Sin luz en la colina
HUBO una época en que Estados Unidos se veía a sí mismo -siguiendo una frase que pronunció en 1630 John Winthrop, el primer gobernador de la colonia de Massachusetts- como “la ciudad sobre la colina”, un ejemplo al que todos miraban admirados buscando iluminación.
Hoy es difícil que alguien crea en el excepcionalismo norteamericano: el país no logra despegar del pegajoso letargo económico en que está sumido desde 2008; el auge de China hace que muchos cuestionen su liderazgo geopolítico; potencias como Rusia e Irán desafían constantemente su liderazgo sin que haya respuesta significativa desde Washington; la promoción de la democracia, un rasgo clave de la diplomacia estadounidense, ha dejado de ser parte de la agenda, como queda en evidencia con el anuncio de ayer de que se reanudarán las relaciones diplomáticas con Cuba.

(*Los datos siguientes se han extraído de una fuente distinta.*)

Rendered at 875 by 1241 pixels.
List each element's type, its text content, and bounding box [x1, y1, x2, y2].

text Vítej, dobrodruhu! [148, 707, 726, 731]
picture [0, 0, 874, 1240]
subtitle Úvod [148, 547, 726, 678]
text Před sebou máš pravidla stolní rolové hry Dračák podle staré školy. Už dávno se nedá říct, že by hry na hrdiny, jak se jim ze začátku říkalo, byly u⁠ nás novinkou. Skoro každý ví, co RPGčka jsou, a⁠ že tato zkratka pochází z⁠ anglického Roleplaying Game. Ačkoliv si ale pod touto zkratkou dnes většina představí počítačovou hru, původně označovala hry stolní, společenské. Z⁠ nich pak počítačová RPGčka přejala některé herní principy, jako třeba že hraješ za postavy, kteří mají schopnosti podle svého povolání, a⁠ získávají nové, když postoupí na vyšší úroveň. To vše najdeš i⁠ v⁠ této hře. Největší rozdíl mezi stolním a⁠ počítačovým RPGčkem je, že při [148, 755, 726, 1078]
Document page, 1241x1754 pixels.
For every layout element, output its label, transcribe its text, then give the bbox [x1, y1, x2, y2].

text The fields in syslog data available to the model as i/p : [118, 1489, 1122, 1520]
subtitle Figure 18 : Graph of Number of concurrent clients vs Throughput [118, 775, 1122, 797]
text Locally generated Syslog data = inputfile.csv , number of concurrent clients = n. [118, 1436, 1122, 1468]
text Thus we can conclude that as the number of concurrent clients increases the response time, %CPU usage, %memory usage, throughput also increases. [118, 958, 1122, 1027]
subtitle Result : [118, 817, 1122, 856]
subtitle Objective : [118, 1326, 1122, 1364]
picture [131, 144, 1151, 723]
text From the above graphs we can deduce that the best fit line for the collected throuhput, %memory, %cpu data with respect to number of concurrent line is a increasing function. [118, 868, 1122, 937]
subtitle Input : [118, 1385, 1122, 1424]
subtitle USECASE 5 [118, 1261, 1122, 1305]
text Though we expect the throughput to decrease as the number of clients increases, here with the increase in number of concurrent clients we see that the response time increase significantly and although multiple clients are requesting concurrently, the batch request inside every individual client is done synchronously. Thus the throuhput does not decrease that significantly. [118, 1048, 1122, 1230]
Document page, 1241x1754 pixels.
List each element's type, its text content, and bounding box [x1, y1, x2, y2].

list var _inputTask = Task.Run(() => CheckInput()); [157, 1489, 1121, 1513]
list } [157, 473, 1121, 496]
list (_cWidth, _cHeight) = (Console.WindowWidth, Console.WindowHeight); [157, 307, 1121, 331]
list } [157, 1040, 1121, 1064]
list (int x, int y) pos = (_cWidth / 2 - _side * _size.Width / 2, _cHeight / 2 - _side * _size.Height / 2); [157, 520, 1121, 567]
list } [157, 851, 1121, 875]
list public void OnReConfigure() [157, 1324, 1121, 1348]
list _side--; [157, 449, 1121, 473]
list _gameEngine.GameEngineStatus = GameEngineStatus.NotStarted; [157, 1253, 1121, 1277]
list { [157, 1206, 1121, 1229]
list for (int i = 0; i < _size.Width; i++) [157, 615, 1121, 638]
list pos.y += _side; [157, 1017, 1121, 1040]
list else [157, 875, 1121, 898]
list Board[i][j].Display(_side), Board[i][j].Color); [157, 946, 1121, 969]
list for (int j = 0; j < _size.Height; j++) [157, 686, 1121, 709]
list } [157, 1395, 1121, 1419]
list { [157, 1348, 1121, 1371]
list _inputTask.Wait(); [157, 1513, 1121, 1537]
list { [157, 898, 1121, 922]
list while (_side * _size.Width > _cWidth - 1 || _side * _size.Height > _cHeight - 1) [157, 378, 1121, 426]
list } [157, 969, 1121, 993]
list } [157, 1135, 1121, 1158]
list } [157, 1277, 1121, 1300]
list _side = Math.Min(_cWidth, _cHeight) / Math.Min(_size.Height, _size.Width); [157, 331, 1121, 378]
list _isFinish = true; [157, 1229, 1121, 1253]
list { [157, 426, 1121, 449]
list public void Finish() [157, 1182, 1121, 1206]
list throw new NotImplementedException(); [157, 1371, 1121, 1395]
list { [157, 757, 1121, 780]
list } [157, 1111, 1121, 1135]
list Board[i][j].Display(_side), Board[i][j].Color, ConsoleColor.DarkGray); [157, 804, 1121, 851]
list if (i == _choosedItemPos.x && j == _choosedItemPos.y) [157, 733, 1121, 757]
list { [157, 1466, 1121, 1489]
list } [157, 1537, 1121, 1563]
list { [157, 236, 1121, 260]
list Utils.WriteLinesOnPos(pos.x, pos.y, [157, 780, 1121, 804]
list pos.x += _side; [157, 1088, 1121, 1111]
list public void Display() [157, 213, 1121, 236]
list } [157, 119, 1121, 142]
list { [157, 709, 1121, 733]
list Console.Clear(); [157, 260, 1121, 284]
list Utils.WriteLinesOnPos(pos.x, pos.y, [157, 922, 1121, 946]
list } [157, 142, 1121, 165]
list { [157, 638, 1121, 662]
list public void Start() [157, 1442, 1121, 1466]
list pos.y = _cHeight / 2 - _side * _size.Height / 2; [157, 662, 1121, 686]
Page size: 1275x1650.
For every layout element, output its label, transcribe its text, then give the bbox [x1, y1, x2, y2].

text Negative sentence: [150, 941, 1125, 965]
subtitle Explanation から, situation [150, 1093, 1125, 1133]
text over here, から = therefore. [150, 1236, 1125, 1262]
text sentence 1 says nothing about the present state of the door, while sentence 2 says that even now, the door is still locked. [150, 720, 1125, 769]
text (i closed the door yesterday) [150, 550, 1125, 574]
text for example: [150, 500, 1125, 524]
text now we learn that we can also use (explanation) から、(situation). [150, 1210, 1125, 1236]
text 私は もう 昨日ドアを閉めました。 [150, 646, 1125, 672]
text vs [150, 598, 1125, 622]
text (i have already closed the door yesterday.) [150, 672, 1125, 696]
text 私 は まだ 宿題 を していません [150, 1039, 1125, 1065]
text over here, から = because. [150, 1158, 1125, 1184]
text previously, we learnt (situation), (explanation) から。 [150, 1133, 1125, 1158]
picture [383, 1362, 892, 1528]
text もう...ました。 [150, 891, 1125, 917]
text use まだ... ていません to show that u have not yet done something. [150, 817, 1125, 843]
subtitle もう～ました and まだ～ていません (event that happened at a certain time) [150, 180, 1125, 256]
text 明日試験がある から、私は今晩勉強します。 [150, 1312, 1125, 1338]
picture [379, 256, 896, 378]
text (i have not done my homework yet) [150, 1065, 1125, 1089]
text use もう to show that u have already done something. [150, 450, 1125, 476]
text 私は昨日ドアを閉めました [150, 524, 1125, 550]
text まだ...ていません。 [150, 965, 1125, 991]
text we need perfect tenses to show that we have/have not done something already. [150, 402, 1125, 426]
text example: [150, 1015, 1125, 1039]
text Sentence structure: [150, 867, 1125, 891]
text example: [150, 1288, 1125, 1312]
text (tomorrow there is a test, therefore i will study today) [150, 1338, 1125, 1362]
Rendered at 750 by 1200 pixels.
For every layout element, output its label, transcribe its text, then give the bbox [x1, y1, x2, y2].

Es sintomático que en el discurso a través del cual Obama comunicó el inicio de “un nuevo capítulo” en las relaciones entre Washington y La Habana, el mandatario norteamericano no pronunciara jamás la palabra “democracia”, y que sólo hablara de “libertad” y “apertura” en referencia a la posibilidad de realizar visitas turísticas a la isla y de comerciar con ella. De hecho, Obama no hizo pública ninguna exigencia al régimen de Raúl Castro, mientras éste sí se sintió con la confianza para exigir el fin del “bloqueo”. O sea, el mundo al revés: el democrático y poderoso Estados Unidos se dejó desafiar por una dictadura caribeña que lleva 55 años en el poder.
Eso no es casualidad. Para el Presidente norteamericano, Estados Unidos tiene poco que predicar al mundo y debe comportarse como un “país normal”. Obama es un realista clásico que sólo ve la utilidad de las cosas en la medida que promueven intereses. El es de los que consideran que esa es la manera más adecuada de conducir la política exterior, sin consideración a ideales ni bienes superiores: el poder y el interés son los principios cardinales. Es por eso que Obama señaló ayer que pretende poner fin a una política que ha sido incapaz de “hacer avanzar nuestros intereses” respecto de Cuba.
Pero ni siquiera Henry Kissinger, el realista por excelencia, cree hoy que la simple promoción de los intereses propios es la vía para tener éxito en el sistema internacional. En World Order, su último libro, repite una y otra vez que son necesarios el poder y la legitimidad para que Estados Unidos sostenga una política exterior viable. Otros han venido diciéndolo desde hace tiempo: según Zbigniew Brzezinski, ex asesor de seguridad nacional en tiempos de Jimmy Carter, Estados Unidos se mueve “entre el poder y los principios”.
Obama parece creer que sólo el primero importa. Esto lo ha llevado a perder liderazgo a nivel global y a hacer concesiones ignominiosas que ninguno de sus antecesores hubiera aceptado. El ruso Vladimir Putin, el egipcio Abdelfatah Al-Sisi y, ahora también, los hermanos Castro se han beneficiado de ese pragmatismo que ni siquiera se atreve a plantearle condiciones al régimen dictatorial más añejo del mundo. La “ciudad sobre la colina” ya no ilumina a nadie.